DMG MORI opened its Pfronten, Germany, plant to more than 8,000 visitors including journalists and customers for its annual open house January 26-29. Ninety machines were on display spread throughout 4,200 square meters of floor space, including six world premieres:
The CTX Gamma 3000 TC second generation turn-mill, with an extended turning length of 3,050 mm;
The DMU 160 P DuoBlock fourth generation universal milling machine, the largest model in its series with a work envelope measuring 1,600 × 1,600 × 1,100 mm;
The DMU 210 P second generation universal milling machine equipped with an intelligent cooling system to boost precision and long-term accuracy;
The DMU 600 Gantry linear XXL, a gantry-style machining center that can accommodate workpieces weighing as much as 150,000 kg;
The Dixi 125, the smallest in its series of high-precision milling machines designed for workpieces ranging to 1.250 mm in diameter; and
The Ultrasonic 20 linear second generation machining center, equipped with SmartSonic technology to automatically implement the ultrasonic frequency that is best suited to the actuator and tool.
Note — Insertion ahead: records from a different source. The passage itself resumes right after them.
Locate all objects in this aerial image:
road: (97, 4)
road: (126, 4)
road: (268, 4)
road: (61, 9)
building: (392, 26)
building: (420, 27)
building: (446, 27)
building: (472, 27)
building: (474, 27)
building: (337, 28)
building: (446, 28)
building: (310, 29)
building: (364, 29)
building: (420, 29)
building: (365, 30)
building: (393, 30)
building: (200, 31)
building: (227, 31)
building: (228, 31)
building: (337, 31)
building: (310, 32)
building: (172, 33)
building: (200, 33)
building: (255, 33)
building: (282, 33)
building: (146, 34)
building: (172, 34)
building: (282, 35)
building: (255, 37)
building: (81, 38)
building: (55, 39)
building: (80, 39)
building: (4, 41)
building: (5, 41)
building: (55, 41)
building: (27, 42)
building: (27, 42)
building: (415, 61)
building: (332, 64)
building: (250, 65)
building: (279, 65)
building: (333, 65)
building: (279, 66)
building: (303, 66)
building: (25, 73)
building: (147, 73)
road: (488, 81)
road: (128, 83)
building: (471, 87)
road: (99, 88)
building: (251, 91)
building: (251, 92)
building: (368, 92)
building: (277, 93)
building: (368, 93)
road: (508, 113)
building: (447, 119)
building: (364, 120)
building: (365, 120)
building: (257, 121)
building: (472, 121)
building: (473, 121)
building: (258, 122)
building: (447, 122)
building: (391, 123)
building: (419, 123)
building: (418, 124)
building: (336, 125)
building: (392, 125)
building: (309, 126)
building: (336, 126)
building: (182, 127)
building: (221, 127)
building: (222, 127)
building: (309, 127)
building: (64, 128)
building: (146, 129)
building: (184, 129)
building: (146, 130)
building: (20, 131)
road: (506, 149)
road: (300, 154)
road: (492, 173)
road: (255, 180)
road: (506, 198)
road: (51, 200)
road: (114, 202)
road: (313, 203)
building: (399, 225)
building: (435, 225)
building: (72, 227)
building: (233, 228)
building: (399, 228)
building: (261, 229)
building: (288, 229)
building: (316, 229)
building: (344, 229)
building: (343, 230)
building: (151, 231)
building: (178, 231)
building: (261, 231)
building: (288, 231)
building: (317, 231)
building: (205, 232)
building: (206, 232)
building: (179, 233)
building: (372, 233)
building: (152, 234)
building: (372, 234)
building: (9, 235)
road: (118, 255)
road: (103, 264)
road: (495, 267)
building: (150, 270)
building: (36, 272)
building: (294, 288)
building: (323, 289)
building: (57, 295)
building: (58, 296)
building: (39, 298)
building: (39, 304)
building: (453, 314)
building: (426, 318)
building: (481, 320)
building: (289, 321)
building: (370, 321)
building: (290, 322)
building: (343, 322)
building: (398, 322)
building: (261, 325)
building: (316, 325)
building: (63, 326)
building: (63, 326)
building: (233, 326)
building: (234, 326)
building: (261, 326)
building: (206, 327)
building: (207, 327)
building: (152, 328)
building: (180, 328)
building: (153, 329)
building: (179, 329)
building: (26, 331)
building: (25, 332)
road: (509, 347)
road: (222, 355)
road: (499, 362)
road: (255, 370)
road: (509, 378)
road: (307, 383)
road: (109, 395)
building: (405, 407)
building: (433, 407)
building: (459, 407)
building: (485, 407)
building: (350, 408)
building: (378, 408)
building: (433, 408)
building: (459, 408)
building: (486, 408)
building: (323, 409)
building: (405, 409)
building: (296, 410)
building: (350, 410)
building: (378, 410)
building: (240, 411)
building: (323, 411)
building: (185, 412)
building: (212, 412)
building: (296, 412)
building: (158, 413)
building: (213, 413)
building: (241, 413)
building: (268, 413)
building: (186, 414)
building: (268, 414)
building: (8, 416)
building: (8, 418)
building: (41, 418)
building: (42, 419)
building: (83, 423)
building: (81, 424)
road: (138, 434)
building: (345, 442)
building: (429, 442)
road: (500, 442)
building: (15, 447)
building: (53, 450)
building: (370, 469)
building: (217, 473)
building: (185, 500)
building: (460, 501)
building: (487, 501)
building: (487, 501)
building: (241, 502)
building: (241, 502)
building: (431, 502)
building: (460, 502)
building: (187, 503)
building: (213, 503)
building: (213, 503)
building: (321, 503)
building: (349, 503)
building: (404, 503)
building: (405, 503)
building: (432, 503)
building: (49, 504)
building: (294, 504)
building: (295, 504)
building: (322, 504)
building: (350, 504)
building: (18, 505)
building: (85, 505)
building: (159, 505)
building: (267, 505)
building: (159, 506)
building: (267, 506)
That all these premieres build on past generations speaks to a point brought up during the event. In a press conference, DMG MORI President Dr. Masahiko Mori noted that the company is focused on improving the performance of existing machines, and placing an increased emphasis on streamlining its product line. The company aims to reduce its product offerings from around 300 to about 220 over the next year, with an ultimate goal of reducing that further to 150 or 160 total.
Along with consolidating the lines, the company is also moving toward more standardization, with components that will be interchangeable across products. For instance, a wheel-type toolchanger prevalent on machines throughout the plant is one such component. The modular ATC is a replacement for chain-type magazines and is said to be easy to maintain; one through five wheels can be combined on a single system. Standardized physical components like this simplify machine tool building and assembly, and make it easier to produce and supply spare parts to customers. Combined with the Celos control used across DMG MORI machines, the strategy also supports the implementation of process tracking and data-driven manufacturing.
Dr. Mori and Dr. Rüdiger Kapitza, DMG MORI chairman, also spoke about the company’s recent decision to serve U.S. customers directly rather than through distributors. In order to support this move, DMG MORI will open more technical centers as well as employ more local agents who can act as training and support personnel for customers. By providing a more direct link to users, DMG MORI hopes to provide better solutions to its users and also acquire more direct feedback to help it improve its products.
The press conference included announcements of several new technical centers worldwide, including Moscow, Russia, (opening May 23, 2016) and Seoul, South Korea (opening during the second quarter of 2016).